The single 48-year-old “proud public servant” was born and raised in Ottawa and currently works for the Canadian Food Inspection Agency, but his interests and experience run the gamut from computer programming to acting to sports and recreation (his first government job was in the Canadian Sports and Recreation Centre).

Until deciding to run in the municipal election, the Centretown resident represented community associations on the city’s parking stakeholders working group, was vice chairman of the city’s community services advisory committee and was chairman of the police board’s liaison committee for GLBT communities.

He has been involved with the Centretown Citizens Community Association, Bruce House and Arts Court and he organized the first Diabetes Gala.

He is also regional director of the Ontario GLBT Chamber of Commerce and a member of the advisory committee for the Eldercare Foundation of Ottawa.

Q: Why are you running for city council in Somerset Ward?

A: I think running for council is doing much of the same but bumping up a notch. I am hoping that as a councillor I can do even more than I have been doing for the community … As councillor, I find I can definitely bring in the change I think is needed. Bring(ing) in new, fresh ideas I think is needed in the ward.

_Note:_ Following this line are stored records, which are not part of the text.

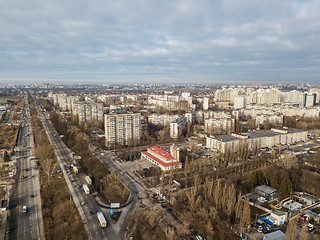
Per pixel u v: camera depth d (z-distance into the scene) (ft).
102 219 522.47
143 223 530.27
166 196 643.04
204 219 535.60
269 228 513.45
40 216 557.74
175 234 492.13
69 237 482.28
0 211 572.92
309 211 569.23
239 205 536.42
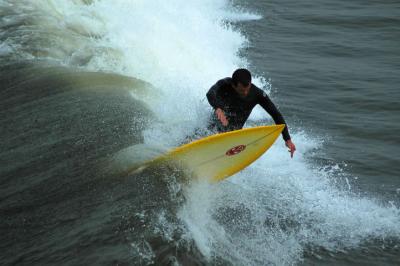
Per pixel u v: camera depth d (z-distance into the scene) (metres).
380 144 21.75
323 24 38.22
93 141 17.20
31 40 24.97
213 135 14.81
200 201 15.02
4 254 12.22
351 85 27.83
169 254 12.27
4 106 19.80
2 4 28.30
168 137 17.52
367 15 39.91
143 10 32.22
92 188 14.67
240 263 13.15
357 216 16.36
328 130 22.91
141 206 13.84
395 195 17.84
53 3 29.38
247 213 15.51
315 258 14.16
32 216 13.57
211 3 40.78
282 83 27.80
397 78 28.89
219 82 14.97
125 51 26.41
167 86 24.20
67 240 12.59
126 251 12.19
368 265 14.12
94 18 28.97
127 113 19.36
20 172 15.59
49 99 20.19
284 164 19.56
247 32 35.62
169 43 29.02
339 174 19.12
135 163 15.74
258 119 23.86
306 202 16.89
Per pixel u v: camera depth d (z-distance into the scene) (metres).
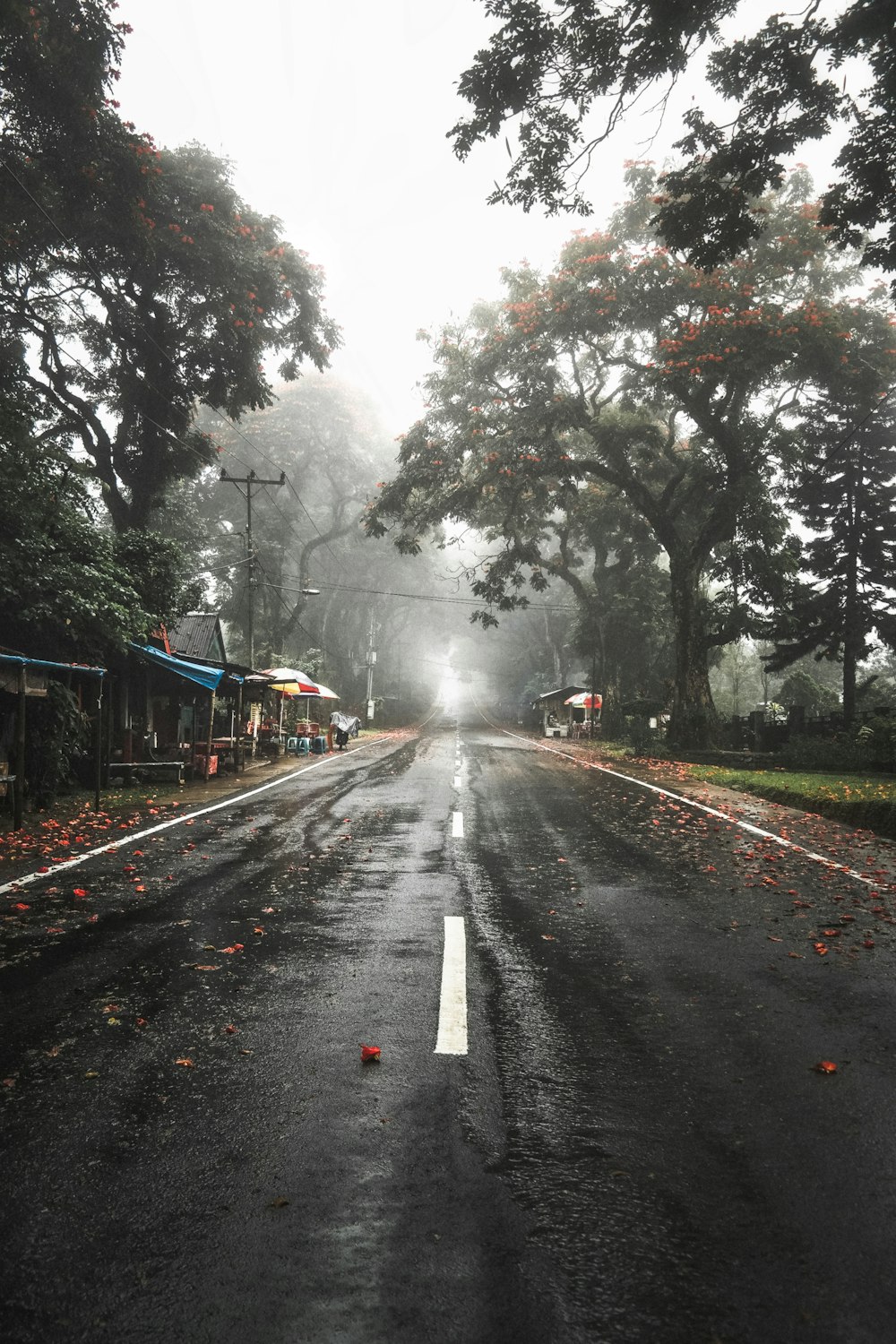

Q: Detail your past political and civic activism, whether it’s volunteering, campaigning, donations, lobbying or employment at any level of government or political party.

A: I did work for Alex Munter when he was running for mayor (Munter ran unsuccessfully in the 2006 election) … I helped in communications, I helped in media relations, door knocking, phone calls, scheduling – a little bit of everything. I worked on the Hill for Liza Frulla, the (Liberal) minister of Canadian Heritage. I worked for Ruby Dhalla, who was the (Liberal) MP for Brampton-Springdale. Working with Ruby I got to work on some very interesting files such as healthcare, childcare, housing, homelessness. I’ve helped out (Ottawa Centre Liberal MPP) Yasir Naqvi in the past … I went door knocking with him and that kind of stuff.

Q: How are you going to fundraise for your campaign?

A: What I’ve been doing so far is meeting and doing coffee parties and wine and cheeses with people who have been organizing them for me so I can meet their neighbours. I am going to use my website to raise some funds. I haven’t given much thought (to corporate and union donations) … I don’t see an issue with that personally.

Q: Do you have any potential pecuniary interests or a financial or family conflict of interest?

A: Absolutely not. That’s why I am stepping down from these boards and committeesP – ethics are very important to me.

Q: What do you think the biggest issue was in Somerset Ward this term and how was it handled? What will be the big issue next term?

A: I think that what the city believes it is doing as consultations is not really consultation … My big thing is definitely pushing for more consultation and actually recording and listening to what people are saying.

I think LRT has been a huge, huge issue in the ward. I think it was handled properly. I am very happy with the way it is turning out so far.

Development and intensification is going to be a big issue. There are a lot of condos going up and a lot of people (developers) want them higher and higher. I am all for intensification, but I think it can be done smart. I think Bank Street is a good example of something that needs to be done. We need to attract more business to come and settle in on Bank Street and in the area so the people of Centretown don’t have to jump in their cars and go somewhere else to shop.